With almost 180,000 employees at over 1,000 locations world-wide, Lockheed-Martin is one of the world's leading diversified-technology enterprises. The company is responsible for designing, developing, manufacturing and integrating advanced-technology systems, products and services for commercial and government clients around the globe. Its core businesses span aeronautics, electronics, energy, information services, space, systems integration and telecommunications.

Formed in 1995 by the merger of Lockheed Corporation and Martin-Marietta Corporation, the company's 1998 revenues exceeded $28 billion, making it No. 32 on the Fortune 500 list of largest industrial corporations.

Using netViz, the Lockheed-Martin team made hierarchical, logical diagrams of each of the facilities that house ground-control components. The top level of the netViz project contains a bulleted list identifying each ground-control site. By double clicking on a bullet, a user can drill down from a high-level view of the facility to detailed information about hardware, software and peripherals. The graphics in the netViz diagrams are linked to an outside database, which in turn is populated by the sniffer software. With a simple diagram refresh, the netViz graphics are embedded with up-to-the-minute data.
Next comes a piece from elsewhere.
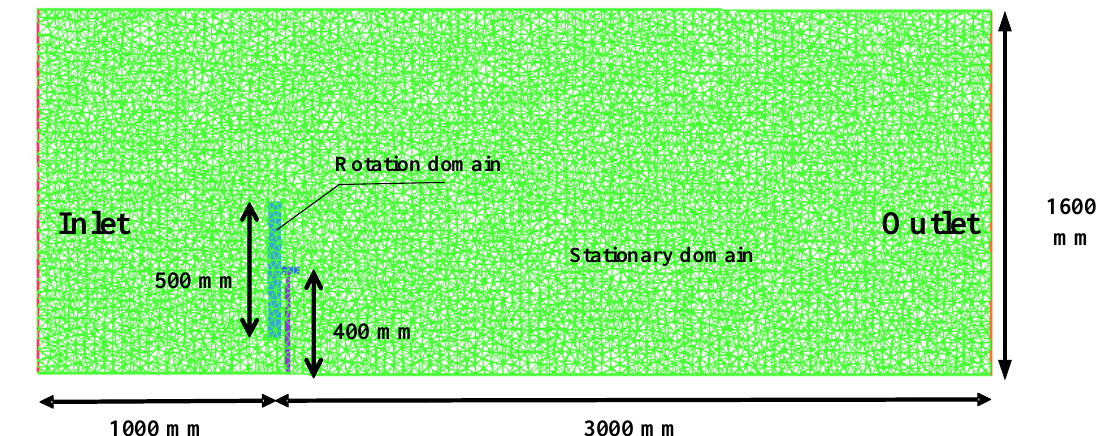
Figure 3. Grid of the computational stationary domain.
Explains Wissink, "the information is gathered automatically and put in a database. We're essentially using netViz as a graphical interface to that database. Instead of poring over database rows and columns to get information, users can go through the netViz drill downs and graphically get to just the data they need."

Future plans

As the configuration-management project progresses, Wissink plans to make greater use of netViz capabilities. "Ideally," he says, "we'd like to use netViz as a graphical interface to all of ourchange-management data. By linking our netViz diagrams to all of our software and hardware configuration data, we could trace the effect of proposed changes throughout our system. We also plan to make all of our configuration data Web-based, so that any of our IT people can open our netViz diagrams through a browser and visualize the configuration database over our Intranet."

"Our directive is to drive down the costs associated with maintaining the HST ground system. The challenge is to lower costs at the same time that the pace of technological change is increasing. By allowing us to visualize data in a distributed environment, netViz is playing a large part in helping us to fulfill our charter."